Reproduce the listing below, from the line that contains "form is 8,16;" down to the line that contains "Reads: 12,11", including both of those lines. Omit the pictures.

#### Data supplied:
################

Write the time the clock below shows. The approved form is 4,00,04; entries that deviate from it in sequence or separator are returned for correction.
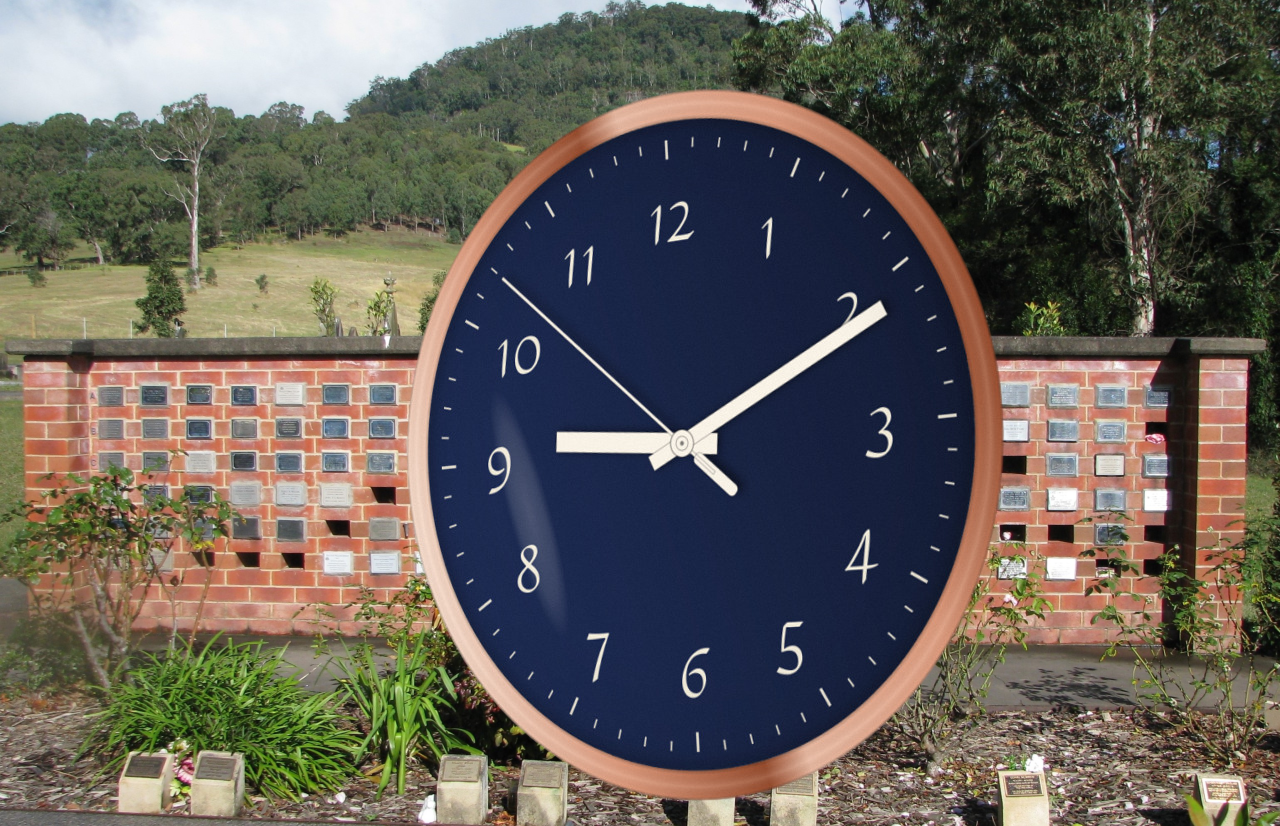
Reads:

################

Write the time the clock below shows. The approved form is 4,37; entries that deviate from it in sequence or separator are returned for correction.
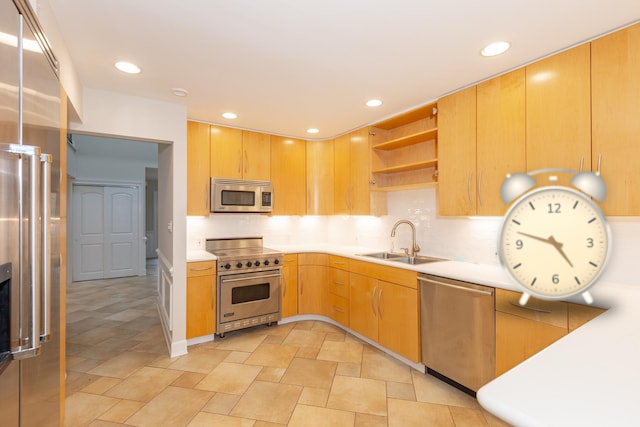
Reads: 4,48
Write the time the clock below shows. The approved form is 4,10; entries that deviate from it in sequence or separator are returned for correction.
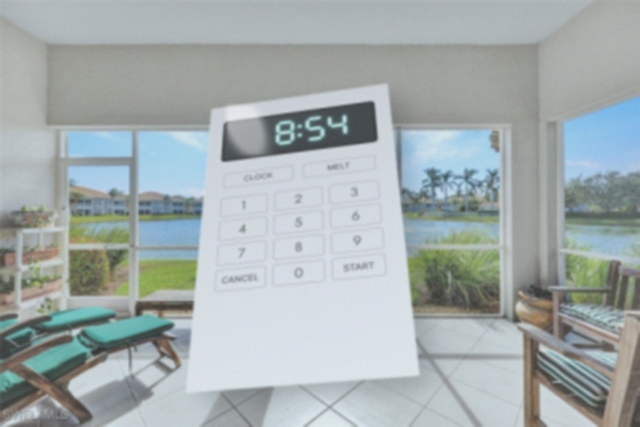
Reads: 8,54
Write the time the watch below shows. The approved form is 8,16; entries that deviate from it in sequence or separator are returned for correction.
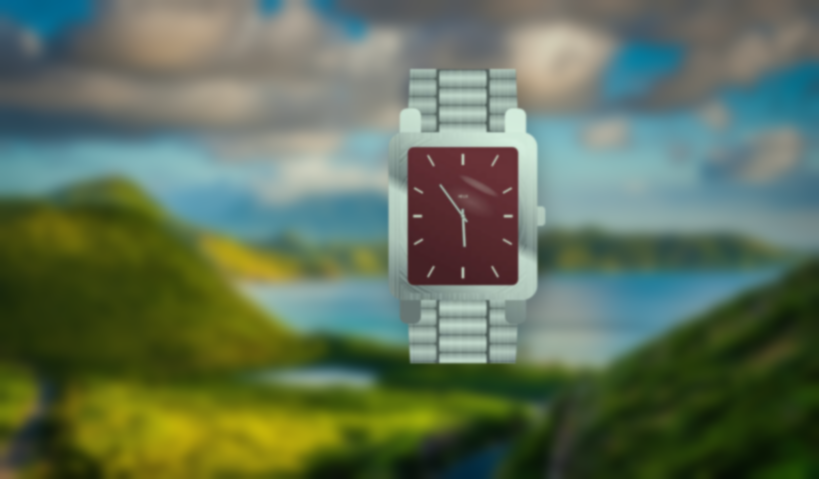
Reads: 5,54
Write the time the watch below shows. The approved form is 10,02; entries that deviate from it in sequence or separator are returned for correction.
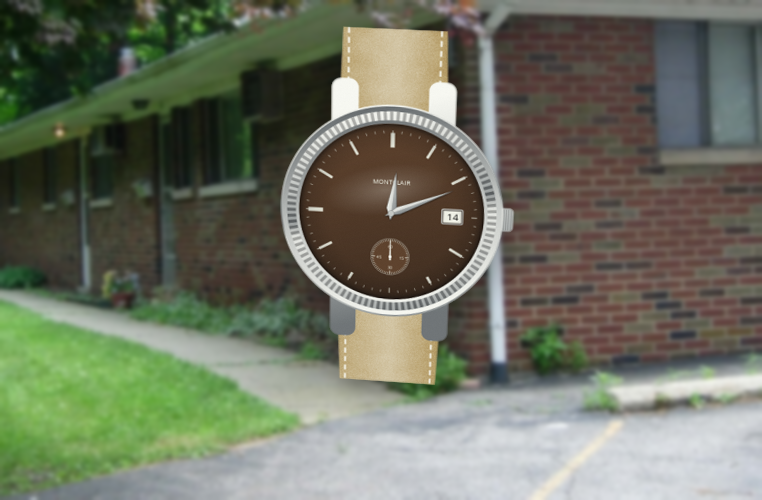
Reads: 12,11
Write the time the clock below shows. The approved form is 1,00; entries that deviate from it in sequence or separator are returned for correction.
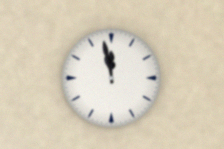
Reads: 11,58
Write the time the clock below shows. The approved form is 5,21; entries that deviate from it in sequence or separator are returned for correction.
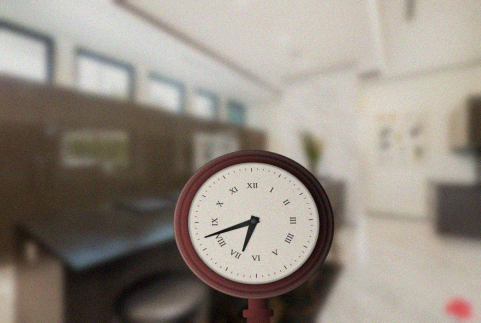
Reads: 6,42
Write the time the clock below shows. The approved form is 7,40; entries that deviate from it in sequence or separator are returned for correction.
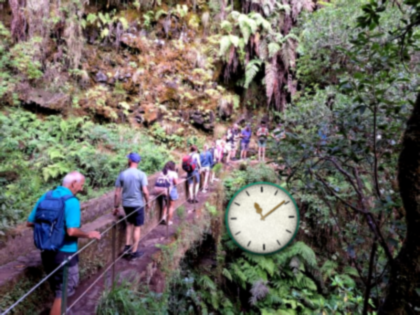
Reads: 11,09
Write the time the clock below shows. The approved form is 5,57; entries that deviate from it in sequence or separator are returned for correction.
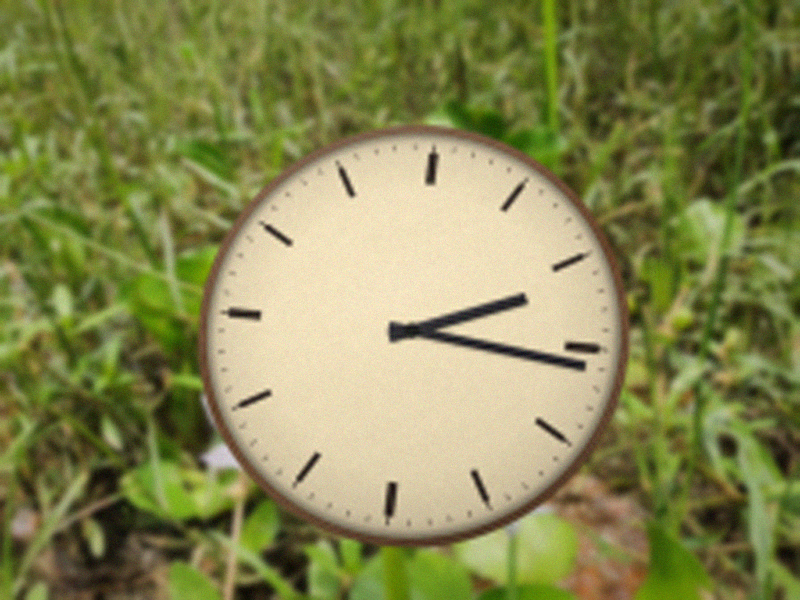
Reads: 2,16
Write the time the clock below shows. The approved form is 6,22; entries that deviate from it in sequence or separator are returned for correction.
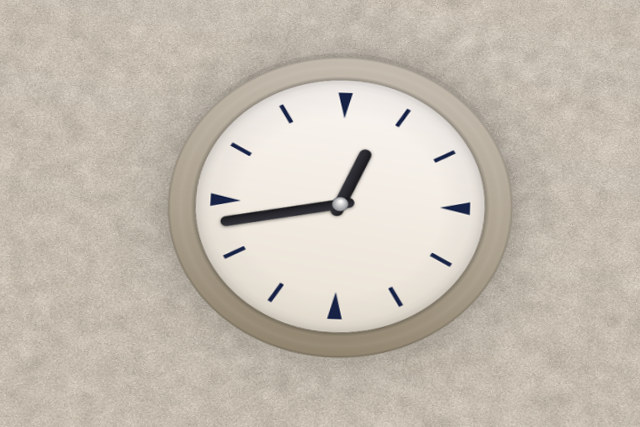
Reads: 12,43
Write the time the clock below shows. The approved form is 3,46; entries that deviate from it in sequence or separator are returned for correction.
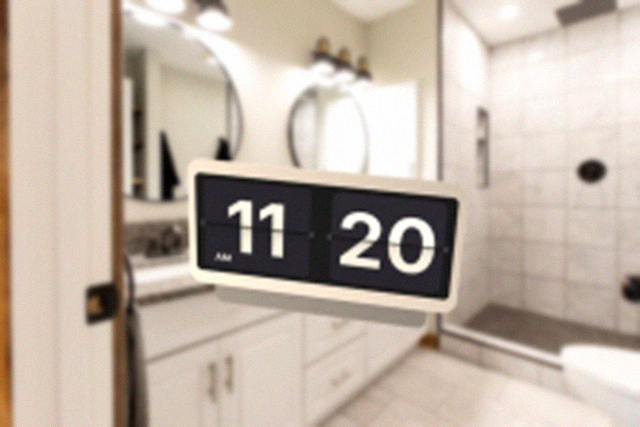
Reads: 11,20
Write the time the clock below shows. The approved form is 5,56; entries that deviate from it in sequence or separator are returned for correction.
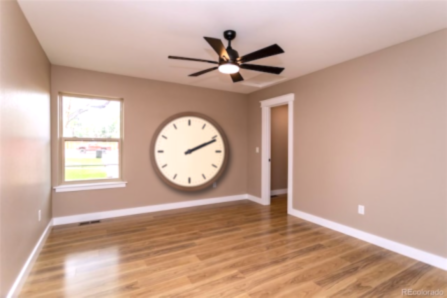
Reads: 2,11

################

#### Solution below:
Write the time the watch below shows. The approved form is 8,16; entries that deviate from it in sequence or separator are returned for correction.
Reads: 5,54
Write the time the watch below shows. The approved form is 10,02; entries that deviate from it in sequence or separator are returned for correction.
Reads: 12,11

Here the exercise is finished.